Most of the time I was focused on the things in front of me. I needed to make sure that I didn’t step on any of the frogs that were lying dead in my path. When I let my gaze go upwards, I realized these people live in these dark and dirty alleys. It’s hard to imagine people living in these conditions. They are gray and dreary. The bottom floor holds their supplies while they live in the top floor. My house is a mansion compared to this. I am truly blessed.










Monday, May 3, 2010

Monday 5-3

Today was out biggest shopping day. Yes, I actually spent some money. We each bought a piece of jade, a tea set, and a little painted screen thing. I also bought Lily a few pairs of the “famous” squeaky shoes. I have to admit that they are pretty cute. The squeaks, however, will not be in the shoes for long. They get pretty annoying.

While at the store, another adoptive dad from a different group asked me if Lily’s eyes were pink. I find that I am getting tired of everyone trying to figure her out. I know that people are just uninformed. Albinism is pretty uncommon in most areas. I think that before meeting Lily, I have only walked past one other person who had noticeable albinism in my entire life. I probably would be trying to figure her out as well if she was not mine. Choosing patience with others is going to be a constant battle for me. Albinism is not a scary or debilitating disability. People with this condition are not blind. They do not have red eyes. They can live a very normal life and be whatever they want. Driving is probably out of the picture, but that is not the end of the world. I have a whole new appreciation for those who appear different from the rest of the world in which they live.

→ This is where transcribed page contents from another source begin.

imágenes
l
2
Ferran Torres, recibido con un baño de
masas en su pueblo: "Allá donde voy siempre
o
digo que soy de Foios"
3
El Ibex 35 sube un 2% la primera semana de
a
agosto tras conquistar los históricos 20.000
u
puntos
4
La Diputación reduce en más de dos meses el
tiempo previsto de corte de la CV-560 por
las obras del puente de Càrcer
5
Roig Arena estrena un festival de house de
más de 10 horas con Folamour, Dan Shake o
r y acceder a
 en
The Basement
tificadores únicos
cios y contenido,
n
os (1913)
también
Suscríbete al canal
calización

Lily is still adjusting rather well. She definitely loves her mama. I can tell that she is going to pick up words quickly. Already she can say mama, papa, more (and sign it), and no. Her little voice is so fun to listen to. Sitting still is not her strong point. She is very active and curious. I am thankful that we do not have any stairs because she loves to go up and down them. Life is going to be fun at home! I can’t wait.

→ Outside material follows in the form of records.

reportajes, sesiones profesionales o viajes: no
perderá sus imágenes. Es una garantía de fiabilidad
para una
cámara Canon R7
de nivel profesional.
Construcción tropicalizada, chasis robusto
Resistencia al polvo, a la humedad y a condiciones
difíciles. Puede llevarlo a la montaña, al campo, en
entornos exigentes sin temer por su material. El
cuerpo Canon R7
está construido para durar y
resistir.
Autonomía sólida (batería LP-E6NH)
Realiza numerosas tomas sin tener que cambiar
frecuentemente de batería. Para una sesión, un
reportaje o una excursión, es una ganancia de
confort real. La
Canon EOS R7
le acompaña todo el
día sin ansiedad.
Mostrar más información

I’ll leave with a few random pictures. The night one is the view from our room.
















Sunday, May 2, 2010

A change of scenery

Saturday May 1- Sunday May 2

Saturday was our last day in ZZ. I am so thankful that we are moving on. The hotel is very hot and I am tired of not being able to put tp in the toilet. Most of this day was spent waiting to leave and traveling. Thankfully, with the help of some Dramamine, I made it through the flight without getting sick. Lily was a trouper! She fell asleep as soon as we took off and woke up right before we landed.

I am amazed at the difference between GZ and ZZ. I find myself staring at all of the foreigners. I am blown away that there is diversity here. For two weeks there have been no other foreigners except for ourselves. Growing up in Fresno, I am not used to this. I am accustomed to seeing every race around every corner. Being the only non Chinese has been such a different experience.

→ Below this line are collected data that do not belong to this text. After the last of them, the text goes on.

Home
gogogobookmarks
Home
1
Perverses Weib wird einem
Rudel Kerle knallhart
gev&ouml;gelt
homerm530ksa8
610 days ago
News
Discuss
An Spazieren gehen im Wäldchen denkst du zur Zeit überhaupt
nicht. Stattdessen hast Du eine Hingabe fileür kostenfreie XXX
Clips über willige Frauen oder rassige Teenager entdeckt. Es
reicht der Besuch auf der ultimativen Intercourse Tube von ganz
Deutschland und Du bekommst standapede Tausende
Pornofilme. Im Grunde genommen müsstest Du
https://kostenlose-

Upon entering Shamian Island, I am struck by the European feel of the city. Even at night when we entered the island, I could feel the difference. It is wonderful to find more people who speak English. It is so frustrating to not be able to communicate. At many of the restaurants we would have to resort to pointing and gesturing. Here, on the island, we have already run into shop owners who speak English very well. It is a breath of fresh air.

Lily had her medical examination today (Sunday). That girl does not like to be poked and prodded! She is one strong toddler. It would crack me up when she would try and shove the nurse’s arm away from her. The process went very quickly and we came back to our room for a much needed nap. I feel refreshed and encouraged that I might make it through this next week. After our last week, I wasn’t sure how we were going to survive 7 more days.

Lily is adjusting very well. She doesn’t cry much and sleeps really well. Since I have been carrying her around so much she is rather attached to me. She won’t go to anyone else these days but me. I don’t mind one bit. I am enjoying every moment of holding her.